STATED TASK A –
Copy from "8. A Negative" up to and including "promotion of justice." in the passage on Jesuit secondary schools.
STATED TASK B –
Please say whether each statement agrees with the passage on Jesuit secondary schools, answering yes or no and quoting the deciding words: (i) The excellence meant refers to structures and physical plants. (ii) A student's access to these schools cannot be conditioned by ability to pay. (iii) Instruction, education, and evangelization are named as three levels of operation.
STATED TASK C –
According to the passage on Jesuit secondary schools, what one trait should be common to all of them?

DOCUMENT –
-- Begin --
8. A Negative Criterion: Disavowal of Economic Discrimination. Because the secondary schools of the Society are necessarily instruments of the apostolate—and are therefore subject in principle to the radical gratuity of our ministries, and to our poverty—their availability to students cannot be conditioned by ability to pay. This statement of principle is our ideal. I know very well that the reality is necessarily very different in various countries and in various kinds of institutions. But as long as this ideal has not yet been realized, any Jesuit institution must live with the tension of striving to achieve a situation in which no capable student is refused admittance because he cannot pay. The recovery of genuine equality of opportunity and genuine freedom in the area of education is a concern that falls within the scope of our struggle for the promotion of justice.
9. A Positive Criterion: Excellence. Whatever be the other characteristics of a Jesuit secondary school, one trait should be common to all: excellence, which is to say, high quality. I am obviously not referring to structures and physical plants, but rather to that which specifically defines an educational center and provides the basis for its evaluation: its product, the men and women who are being formed. The excellence which we seek consists in producing men and women of right principles, personally appropriated; men and women open to the signs of the times, in tune with their cultural milieu and its problems; men and women for others. Instruction, education, evangelization: these are three levels of operation which, in different countries and in different circumstances can have different priorities and degrees of urgency. But each one must be pursued with excellence as its goal, at least relative excellence. The true objective of a center of instruction—it would be better to say of education—is in the area of the specifically human and Christian. And here I want to make a special point about the importance of academic excellence in our educational work in mission countries. It would be a mistake to sacrifice this—not only at the University level, but also in secondary schools for the sake of other goals, which might be good enough in themselves and would claim priority in another type of institution, or simply in order to increase the number of students.
-- End --
SUPPLIED DATA –
-- Begin --
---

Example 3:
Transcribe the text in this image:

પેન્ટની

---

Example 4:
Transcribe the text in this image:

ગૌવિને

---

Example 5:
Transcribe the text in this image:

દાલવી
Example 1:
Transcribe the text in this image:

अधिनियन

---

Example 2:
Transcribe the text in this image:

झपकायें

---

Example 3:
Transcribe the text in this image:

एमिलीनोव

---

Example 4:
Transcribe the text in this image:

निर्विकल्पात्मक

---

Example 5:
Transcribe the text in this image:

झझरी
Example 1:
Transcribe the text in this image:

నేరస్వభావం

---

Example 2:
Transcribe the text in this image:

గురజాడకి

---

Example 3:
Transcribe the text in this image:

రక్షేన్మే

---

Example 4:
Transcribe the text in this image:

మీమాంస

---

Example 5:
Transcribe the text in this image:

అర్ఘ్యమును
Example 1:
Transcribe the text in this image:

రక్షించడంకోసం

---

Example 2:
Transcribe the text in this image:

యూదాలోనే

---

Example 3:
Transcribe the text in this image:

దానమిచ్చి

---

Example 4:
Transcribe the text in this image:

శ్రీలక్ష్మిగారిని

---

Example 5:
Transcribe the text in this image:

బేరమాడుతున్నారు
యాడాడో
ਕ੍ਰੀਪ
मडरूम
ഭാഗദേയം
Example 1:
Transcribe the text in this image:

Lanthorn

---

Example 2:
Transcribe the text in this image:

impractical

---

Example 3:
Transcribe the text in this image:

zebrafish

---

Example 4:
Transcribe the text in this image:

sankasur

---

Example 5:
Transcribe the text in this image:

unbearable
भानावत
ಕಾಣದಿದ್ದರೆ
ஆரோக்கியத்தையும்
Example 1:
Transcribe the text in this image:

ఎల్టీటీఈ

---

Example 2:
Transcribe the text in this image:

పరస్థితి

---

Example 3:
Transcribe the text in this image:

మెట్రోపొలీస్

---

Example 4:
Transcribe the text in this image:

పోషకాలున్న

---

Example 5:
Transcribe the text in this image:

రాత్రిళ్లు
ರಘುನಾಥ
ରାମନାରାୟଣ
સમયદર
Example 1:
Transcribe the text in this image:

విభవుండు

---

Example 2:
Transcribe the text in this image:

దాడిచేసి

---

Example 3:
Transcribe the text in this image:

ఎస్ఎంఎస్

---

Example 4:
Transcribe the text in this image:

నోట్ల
-- End --
CORRECT ANSWER A –
8. A Negative Criterion: Disavowal of Economic Discrimination. Because the secondary schools of the Society are necessarily instruments of the apostolate—and are therefore subject in principle to the radical gratuity of our ministries, and to our poverty—their availability to students cannot be conditioned by ability to pay. This statement of principle is our ideal. I know very well that the reality is necessarily very different in various countries and in various kinds of institutions. But as long as this ideal has not yet been realized, any Jesuit institution must live with the tension of striving to achieve a situation in which no capable student is refused admittance because he cannot pay. The recovery of genuine equality of opportunity and genuine freedom in the area of education is a concern that falls within the scope of our struggle for the promotion of justice.

CORRECT ANSWER B –
(i) No: "I am obviously not referring to structures and physical plants"
(ii) Yes: "their availability to students cannot be conditioned by ability to pay"
(iii) Yes: "Instruction, education, evangelization: these are three levels of operation"

CORRECT ANSWER C –
Excellence, which is to say, high quality.